Franz Hohler - Das Päckchen

  • Franz Hohler - Das Päckchen


    Inhalt:


    Bibliothekar Ernst Stricker möchte vom Berner Hauptbahnhof aus nur seine Frau Jacqueline anrufen, um ihr zu sagen, dass er mit einem späteren Zug zurückreisen wird. Als das Telefon in der Zelle nebenan zu läuten beginnt und sich niemand um ihn herum angesprochen zu fühlen scheint, nimmt er den Hörer ab. Die Stimme einer älteren Frau bittet ihn dringend, zu ihr zu kommen und ein Päckchen mitzunehmen. Zunächst zögert Ernst, doch dann geht er zur angegebenen Adresse und bekommt das Päckchen in die Hand gedrückt. Zuhause öffnet er es und findet darin eine verschollene Handschrift aus dem 8. Jahrhundert, ihr Wert ist unschätzbar. Ernst ist mehr als nur überrascht: wie kommt dieses Buch zu der alten Frau in der Berner Gerechtigkeitsgasse? Wem wollte sie es ursprünglich geben und vor allem: was soll er jetzt damit machen?


    Mein Leseeindruck:


    Von Franz Hohler kenne und liebe ich bisher nur seine Kurzgeschichtensammlungen und als ich diesen Roman entdeckte, war klar, dass ich ihn auch lesen möchte.

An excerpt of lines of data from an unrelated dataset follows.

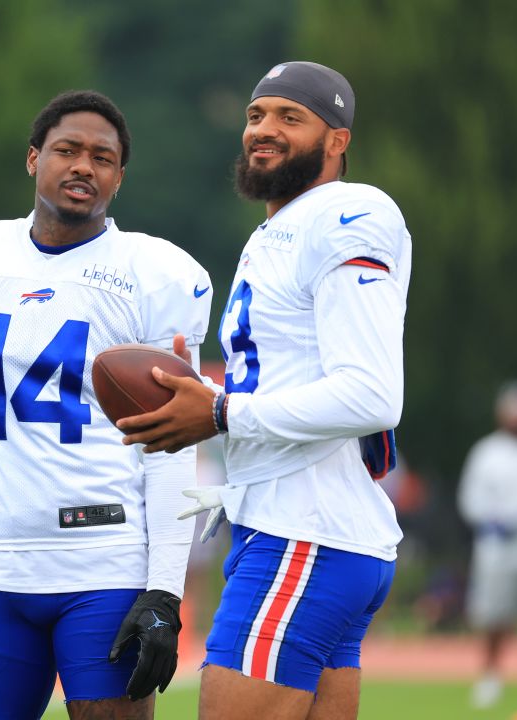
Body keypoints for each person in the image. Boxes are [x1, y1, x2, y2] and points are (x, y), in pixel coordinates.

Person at [0, 90, 213, 720]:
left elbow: (172, 444)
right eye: (67, 150)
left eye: (102, 157)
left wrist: (166, 588)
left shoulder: (153, 274)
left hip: (103, 564)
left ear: (119, 176)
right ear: (34, 159)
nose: (84, 166)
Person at [116, 61, 412, 720]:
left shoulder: (347, 212)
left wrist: (220, 409)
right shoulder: (279, 230)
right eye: (255, 115)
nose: (263, 129)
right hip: (301, 527)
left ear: (337, 140)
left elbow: (371, 395)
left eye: (289, 116)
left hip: (305, 534)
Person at [456, 380, 517, 708]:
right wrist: (491, 521)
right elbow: (470, 497)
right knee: (495, 616)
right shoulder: (486, 451)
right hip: (497, 547)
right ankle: (490, 677)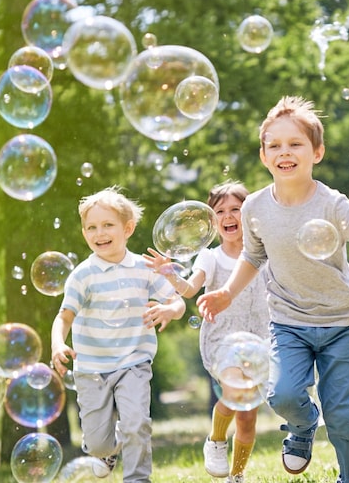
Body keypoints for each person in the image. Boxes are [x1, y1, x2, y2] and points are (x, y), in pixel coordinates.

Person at [196, 96, 349, 483]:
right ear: (264, 156)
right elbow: (253, 256)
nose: (285, 152)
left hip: (339, 321)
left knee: (343, 415)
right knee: (282, 395)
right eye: (275, 146)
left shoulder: (332, 203)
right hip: (288, 321)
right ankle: (303, 427)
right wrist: (227, 294)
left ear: (316, 152)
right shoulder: (253, 207)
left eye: (296, 144)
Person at [50, 186, 186, 482]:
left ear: (127, 228)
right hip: (91, 369)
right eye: (92, 227)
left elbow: (178, 300)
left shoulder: (144, 268)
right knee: (97, 442)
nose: (100, 233)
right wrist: (58, 343)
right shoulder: (82, 275)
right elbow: (64, 316)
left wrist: (169, 310)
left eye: (108, 225)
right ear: (84, 232)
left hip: (134, 362)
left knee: (136, 423)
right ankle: (107, 451)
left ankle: (137, 478)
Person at [144, 181, 270, 483]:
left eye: (236, 209)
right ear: (213, 221)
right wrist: (171, 274)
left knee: (248, 415)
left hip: (262, 338)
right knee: (234, 392)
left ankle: (236, 476)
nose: (228, 216)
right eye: (221, 211)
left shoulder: (266, 252)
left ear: (249, 214)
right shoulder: (210, 258)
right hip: (223, 339)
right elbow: (189, 289)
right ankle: (215, 439)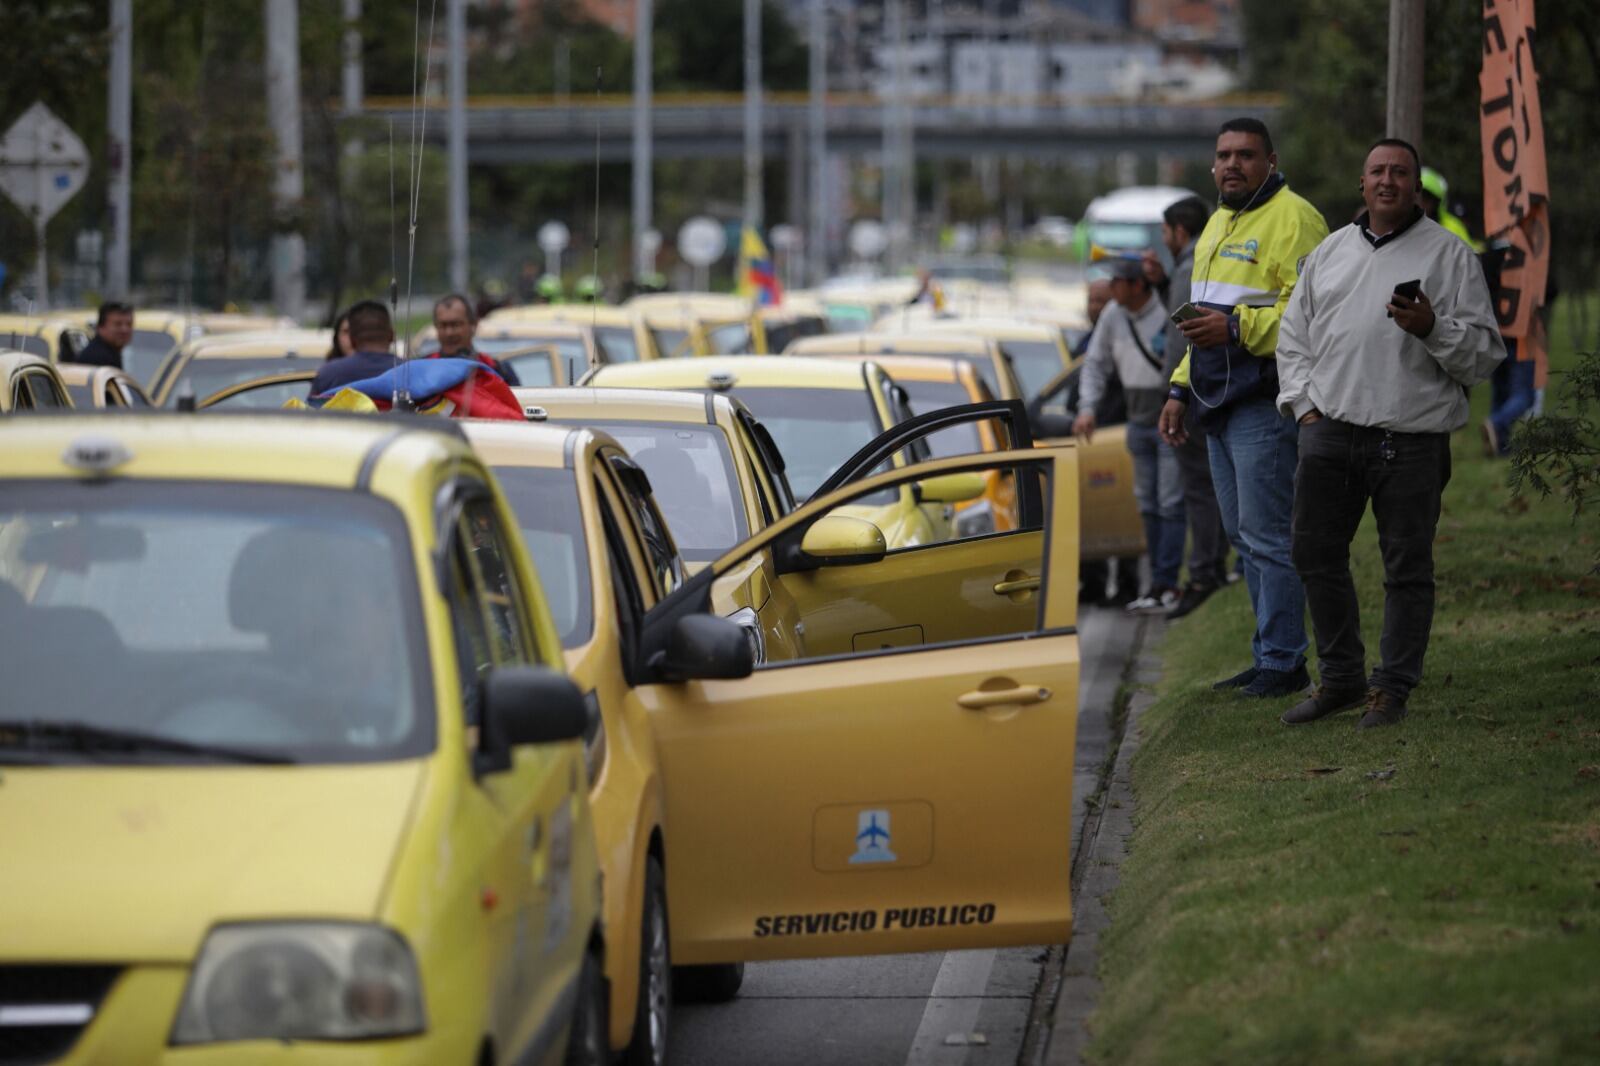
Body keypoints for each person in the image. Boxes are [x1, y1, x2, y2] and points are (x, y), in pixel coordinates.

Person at [1276, 138, 1505, 729]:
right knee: (1314, 554)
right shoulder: (1329, 253)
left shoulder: (1451, 257)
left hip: (1410, 442)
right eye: (1377, 171)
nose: (1387, 181)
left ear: (1416, 187)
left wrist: (1432, 327)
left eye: (1399, 172)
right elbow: (1293, 337)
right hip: (1329, 432)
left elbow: (1482, 357)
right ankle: (1344, 679)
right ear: (1362, 184)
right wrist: (1304, 409)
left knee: (1407, 569)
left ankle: (1392, 688)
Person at [1159, 117, 1329, 698]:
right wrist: (1179, 389)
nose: (1233, 165)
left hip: (1264, 399)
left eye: (1246, 155)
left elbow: (1312, 316)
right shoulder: (1216, 224)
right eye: (1224, 155)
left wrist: (1236, 328)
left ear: (1271, 161)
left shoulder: (1296, 219)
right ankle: (1270, 655)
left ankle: (1285, 662)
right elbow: (1199, 324)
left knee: (1268, 535)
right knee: (1242, 535)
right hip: (1215, 403)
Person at [1075, 257, 1184, 613]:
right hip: (1136, 422)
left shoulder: (1166, 308)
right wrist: (1087, 407)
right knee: (1147, 505)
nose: (1111, 289)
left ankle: (1167, 582)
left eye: (1118, 282)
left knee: (1170, 502)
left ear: (1138, 285)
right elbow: (1095, 363)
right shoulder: (1113, 315)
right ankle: (1155, 582)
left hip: (1168, 417)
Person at [1144, 195, 1231, 617]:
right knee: (1209, 484)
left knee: (1198, 488)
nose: (1165, 241)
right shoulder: (1202, 259)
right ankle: (1213, 567)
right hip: (1206, 386)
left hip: (1192, 389)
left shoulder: (1191, 263)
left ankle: (1203, 573)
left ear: (1180, 231)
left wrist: (1174, 392)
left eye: (1165, 233)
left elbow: (1183, 338)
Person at [308, 300, 401, 396]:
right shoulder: (411, 372)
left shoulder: (328, 374)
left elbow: (310, 408)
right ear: (392, 336)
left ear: (352, 340)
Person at [429, 294, 519, 385]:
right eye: (443, 325)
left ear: (474, 325)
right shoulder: (423, 371)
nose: (449, 333)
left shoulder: (497, 370)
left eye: (455, 325)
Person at [73, 302, 134, 369]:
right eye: (118, 324)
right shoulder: (98, 359)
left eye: (129, 324)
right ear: (100, 327)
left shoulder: (110, 353)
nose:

    Aus den Kurzgeschichten wusste ich schon, dass Hohler gerne ganz normale Menschen in absonderliche Abenteuer schickt und sie dort handeln lässt, als wäre an der Situation überhaupt nichts Besonderes. Das macht er hier auch, und einfach dadurch, dass ein Mann noch etwas Zeit bis zur Abfahrt seines Zuges hat und ein geheimnisvolles Päckchen mitnimmt, kommt ein Stein ins Rollen. Doch der Stein donnert nicht wie eine Lawine ins Tal, er rollt gemächlich, aber unausweichlich in eine Richtung, die von keiner der handelnden Personen aktiv geändert werden kann. Alles erscheint folgerichtig und ist gleichzeitig doch komplett absurd.


    Die Geschichte wird auf zwei Zeitebenen erzählt. Einmal folgen wir im Heute dem Bibliothekaren Ernst Stricker, der dem Geheimnis der Handschrift auf den Grund gehen will und sich dabei auch selbst in Gefahr bringt. In der zweiten Zeitebene, die im 8. Jahrhundert angesiedelt ist, lernen wir den Mönch Heimo kennen, der für seinen Abt eine Handschrift erstellen muss und diese zum Kloster Montecassino nach Italien bringen soll. Normalerweise mag ich zwei Zeitebenen gar nicht so, denn oft ist eine viel interessanter als die andere, die dann nur beim Lesen stört. Hier fand ich beide Geschichten sehr spannend und gleichwertig nebeneinander gestellt. Das Ende, in dem Hohler die Fäden zusammenführt, habe ich als sehr versöhnlich empfunden.


    Hohlers Schreibstil ist eher trocken. Das passt ganz hervorragend zu der Geschichte, denn genau das macht das Absurde so normal, dass man als Leser gar nicht mehr weiß, was man von der Sache halten soll.


    Für dieses Buch kann ich eine klare Leseempfehlung aussprechen, das Lesen hat sich für mich sehr gelohnt.